5 thoughts on “Sudaryono: Gebrak Meja Antikorupsi, Sikat ‘Hengki Pengki’ di MBG?”

  1. Wah, gebrak meja antikorupsi! Sebuah performa yang patut diacungi jempol, Pak Menteri Sudaryono. Semoga gebrakannya bukan cuma seremonial belaka, tapi beneran diikuti dengan reformasi birokrasi yang substansial. Rakyat nungguin transparansi anggaran BUMN yang katanya sering jadi bancakan ‘hengki pengki’ itu lho. Bener banget kata Sisi Wacana, harapan publik emang gede banget.

    Reply
  2. Halah, ‘zero tolerance’ katanya. Bilang aja udah ketahuan banyak yang bocor! Ujung-ujungnya yang sengsara rakyat kecil. Coba kalau duit korupsi itu buat stabilkan harga pangan, kan enak. Ini janji doang, ntar ujung-ujungnya tetep aja ada ‘hengki pengki’ yang nyedot modal kerja BUMN buat foya-foya. Udah males deh denger janji manis begini.

    Reply
  3. Ini beneran mau diberantas korupsinya? Alhamdulillah kalau beneran. Kita yang tiap hari nguli keringetnya sampe tumpah ruah, gaji UMR pas-pasan, udah pusing mikirin cicilan pinjaman online. Kalau BUMN bersih, kan bisa buat naikin kesejahteraan karyawan atau setidaknya harga kebutuhan nggak makin meroket. Tolonglah Pak Menteri Sudaryono, beneran sikat sampai bersih!

    Reply
  4. Wih, Pak Sudaryono mau sikat ‘hengki pengki’? Menyala abangku! Anjir, kalo beneran bersih kan BUMN jadi makin joss, nggak rugi terus.
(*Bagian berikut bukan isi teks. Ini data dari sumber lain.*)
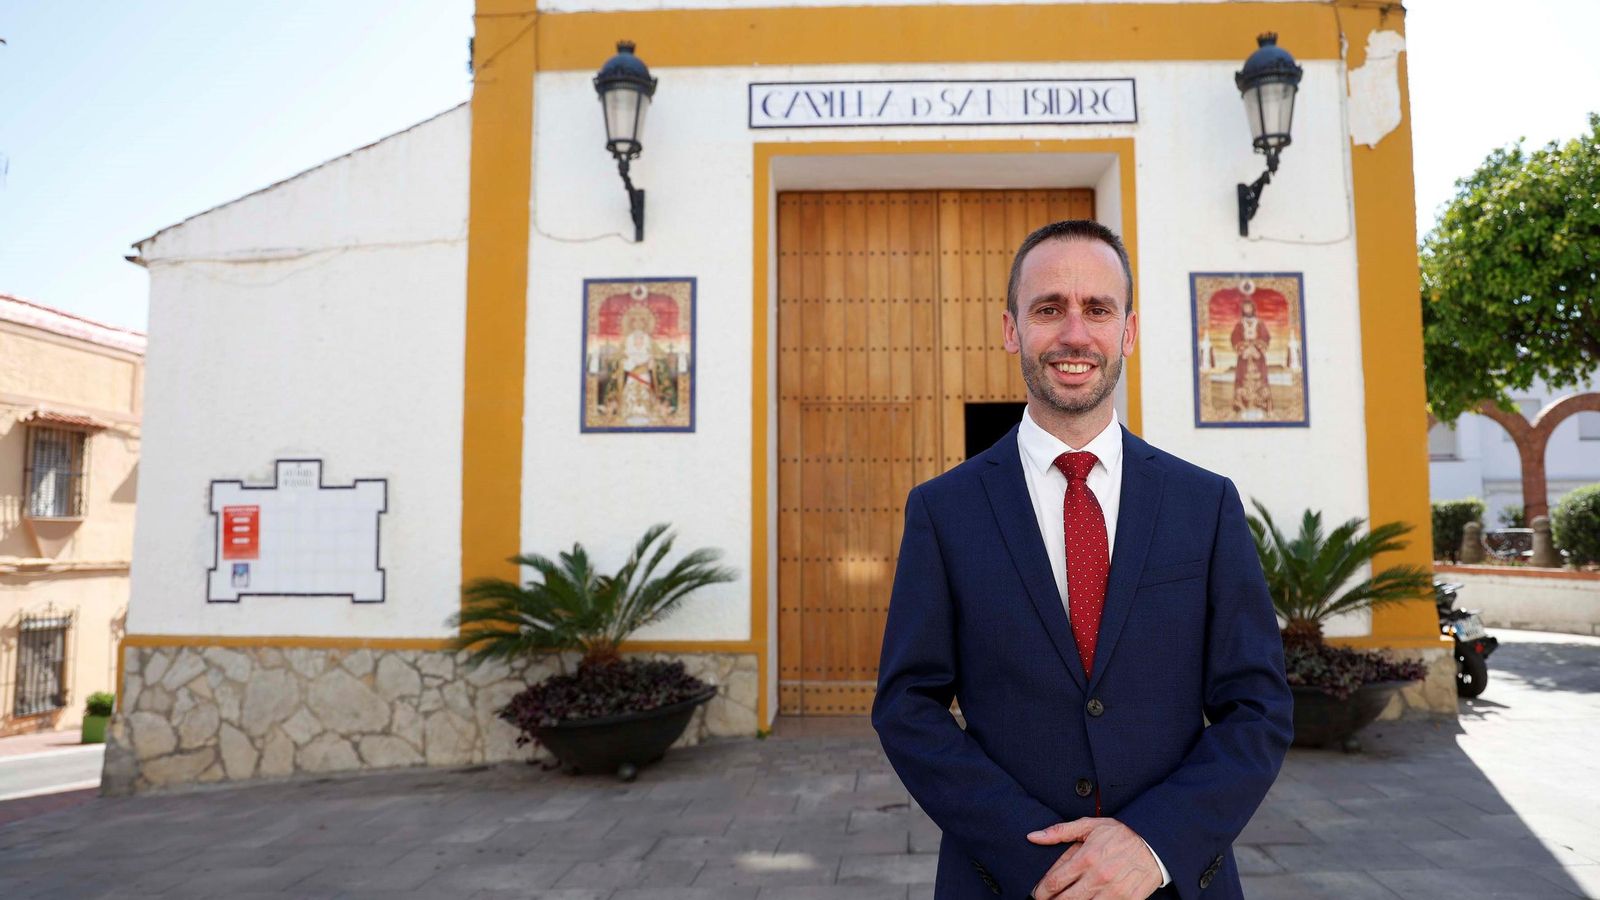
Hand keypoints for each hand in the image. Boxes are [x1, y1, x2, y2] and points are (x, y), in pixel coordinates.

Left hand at [1027, 818, 1160, 899]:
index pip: (1054, 882)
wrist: (1154, 843)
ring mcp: (1113, 891)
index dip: (1042, 891)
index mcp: (1086, 857)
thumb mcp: (1089, 826)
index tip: (1038, 893)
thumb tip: (1033, 836)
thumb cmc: (1120, 833)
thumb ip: (1059, 832)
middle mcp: (1098, 877)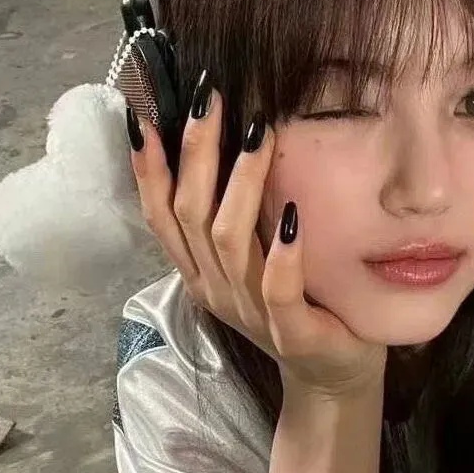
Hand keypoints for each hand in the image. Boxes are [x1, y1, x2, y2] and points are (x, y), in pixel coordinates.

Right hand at [126, 83, 386, 397]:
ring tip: (259, 134)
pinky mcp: (291, 332)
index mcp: (201, 270)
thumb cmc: (295, 303)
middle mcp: (215, 287)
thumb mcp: (255, 258)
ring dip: (241, 184)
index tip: (143, 116)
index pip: (161, 215)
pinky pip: (278, 290)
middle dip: (196, 154)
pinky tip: (295, 217)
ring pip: (228, 240)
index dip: (148, 168)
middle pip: (190, 214)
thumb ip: (240, 217)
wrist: (330, 373)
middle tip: (213, 99)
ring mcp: (250, 311)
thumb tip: (236, 145)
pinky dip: (282, 255)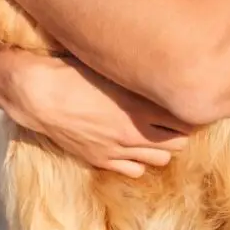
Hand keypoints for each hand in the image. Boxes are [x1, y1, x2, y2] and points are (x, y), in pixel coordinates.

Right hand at [7, 52, 193, 177]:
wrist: (38, 94)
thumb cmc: (73, 69)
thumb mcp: (112, 64)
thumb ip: (139, 69)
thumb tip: (161, 58)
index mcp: (141, 104)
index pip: (185, 117)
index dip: (191, 109)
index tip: (189, 98)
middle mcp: (135, 131)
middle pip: (179, 141)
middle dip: (182, 129)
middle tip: (177, 114)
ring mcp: (119, 149)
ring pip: (161, 159)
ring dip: (163, 146)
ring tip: (158, 131)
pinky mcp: (101, 160)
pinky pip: (134, 170)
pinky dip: (140, 160)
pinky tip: (134, 145)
Semoga bukan cuma lips service ya, bro. Butuh good governance yang konkret biar corporate culture di BUMN beneran sehat. Ayo gas pol, biar nggak ada lagi yang nyolong-nyolong duit rakyat. Mantap min SISWA!

    Reply
  5. Pernyataan ‘zero tolerance’ ini sih sudah sering didengar dari menteri-menteri sebelumnya. Nanti palingan ramai sebentar, terus adem lagi. Yang penting itu implementasi kebijakan di lapangan, bukan cuma pidato. Selama budaya korupsi masih mengakar kuat, susah rasanya BUMN bisa bersih total. Semoga saja kali ini beda, tapi ya sudahlah.